The Guardian (Charlottetown)

STIRRING THE POT

- Margaret Prouse Margaret Prouse, a home economist, can be reached by writing her at RR#2, North Wiltshire, P.E.I., C0A 1Y0, or by email at prouse@pei.sympatico.ca.

Food columnist Margaret Prouse determines what makes a chowder different from soup

Over a bowl of chowder last week we had a conversati­on about what constitute­s chowder.

Is it a soup made with seafood? Can a soup without seafood be chowder? Is a cream or milk base essential?

The word chowder is derived from the French chaudière, meaning pot or cauldron. Jacques L. Rolland’s “The Cook’s Essential Kitchen Dictionary” (Robert Rose Inc., 2014) includes two possible stories about the history and origins of chowder.

One is that French sailors, marooned on the coast of Maine, made a stew from clams that they dug, combined with pork, onions, potatoes and ship’s crackers salvaged from their stranded vessel. Except for the lack of milk or cream, this ingredient list reflects what I’ve found in traditiona­l chowder recipes.

The second story, which Rolland finds more plausible, is that as the Acadians fled to Florida after the expulsion, they taught people along the way to make seafood stew in a chaudière.

Barron’s “The New Food Lover’s Companion“(2007, Barron’s Educationa­l Series, Inc.) also says the name comes from the word chaudière, described as a cauldron in which fishermen made stews fresh from the sea. The authors go on to say that the word chowder can describe any thick, rich soup containing chunks of food, noting that it can contain any of several varieties of seafood and vegetables.

There is some debate about whether seafood soups made with anything other than a dairy base can be called chowders. The best-known example of these non-dairy alternativ­es is the tomato-based Manhattan clam chowder.

These discussion­s interest word nerds and people looking for historical accuracy, but they don’t reflect what people enjoy cooking and eating.

I’ve found common elements in recipes for traditiona­l East Coast chowders: chopped onion cooked in salt pork; cubed potatoes; milk or cream; either clams or cubed cod fillets. If these chowders are thickened at all, it is with crushed saltines.

Here is one version, as found in a reprint of a Women’s Institute cookbook published around 1960.

Clam Chowder

Adapted from “Prince Edward Island Women’s Institute Cook Book of Home Recipes”, C1960.

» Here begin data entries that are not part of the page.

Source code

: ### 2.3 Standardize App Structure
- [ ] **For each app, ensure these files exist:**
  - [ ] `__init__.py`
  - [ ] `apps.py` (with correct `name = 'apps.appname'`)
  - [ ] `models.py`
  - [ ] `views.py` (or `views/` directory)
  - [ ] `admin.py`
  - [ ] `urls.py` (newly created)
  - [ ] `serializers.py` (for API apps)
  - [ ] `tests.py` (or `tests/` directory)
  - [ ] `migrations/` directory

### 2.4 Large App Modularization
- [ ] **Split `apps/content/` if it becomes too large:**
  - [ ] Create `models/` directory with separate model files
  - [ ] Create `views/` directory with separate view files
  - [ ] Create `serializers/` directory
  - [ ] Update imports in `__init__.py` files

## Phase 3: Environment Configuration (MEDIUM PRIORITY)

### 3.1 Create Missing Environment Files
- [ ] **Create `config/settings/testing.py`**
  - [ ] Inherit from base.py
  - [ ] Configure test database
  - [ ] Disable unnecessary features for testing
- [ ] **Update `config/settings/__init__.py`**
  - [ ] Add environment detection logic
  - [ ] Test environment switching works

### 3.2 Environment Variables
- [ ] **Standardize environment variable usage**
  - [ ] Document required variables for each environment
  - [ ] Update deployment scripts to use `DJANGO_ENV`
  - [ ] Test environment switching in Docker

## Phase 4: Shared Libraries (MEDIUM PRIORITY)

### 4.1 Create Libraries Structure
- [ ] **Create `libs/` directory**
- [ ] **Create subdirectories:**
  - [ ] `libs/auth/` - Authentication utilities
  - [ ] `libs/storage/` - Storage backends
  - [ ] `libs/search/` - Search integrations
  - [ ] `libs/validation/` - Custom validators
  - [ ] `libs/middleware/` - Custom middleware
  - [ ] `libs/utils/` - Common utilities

1 qt clams, canned or fresh ¼ lb salt pork 1 qt diced potatoes 1 onion, diced or chopped 1 qt rich milk, scalded salt and pepper to taste butter, if desired Remove black parts from clams, saving the liquid. Cut pork in small pieces and fry until crisp and golden brown, then remove small pieces of pork from the fat. Add potatoes and onion, with just enough hot water to be seen through the potatoes. Cook over low heat – just simmering – until done. (If cooked over high heat, the chowder is apt to stick and burn).

Finally, add clams and cook 2 minutes after coming to a boil; longer cooking will toughen the clams. Remove chowder from heat and let stand a few minutes, then add hot milk, the clam liquid and seasoning to taste. By adding these last there is less chance of chowder curdling, which often happens if seasonings are added before the hot milk. Add 1 tbsp of butter just before serving or place a bit in each soup bowl.

This quantity yields 6 large servings or 8 small.

Note: Like lobster stew or chowder, clam chowder should set awhile – or “age” a few hours, to be at its best. The flavour is always finer the second day.

Purists would probably view the seafood chowder I make as a travesty, but we like it anyway. I sauté chopped onion and sometimes chopped celery in butter, while simmering peeled potatoes, cut in about 1 cm (½ inch) dice, along with chunks of haddock, cod or hake, a little piece of salmon and sometimes mussels or halved scallops, in reduced-salt chicken broth. When the potatoes and seafood are cooked, I drain and reserve the liquid. If using mussels, I discard the shells.

After the onion is cooked, I stir in flour to make a roux with the butter, and then make a thin sauce from a mixture of the reserved chicken broth and evaporated milk, usually 2%.

Into that goes the potato/ seafood mixture, some black pepper and sometimes a tablespoon or so of chopped fresh tarragon leaves.

It’s good to serve immediatel­y, but as the WI says, the flavour is finer the second day.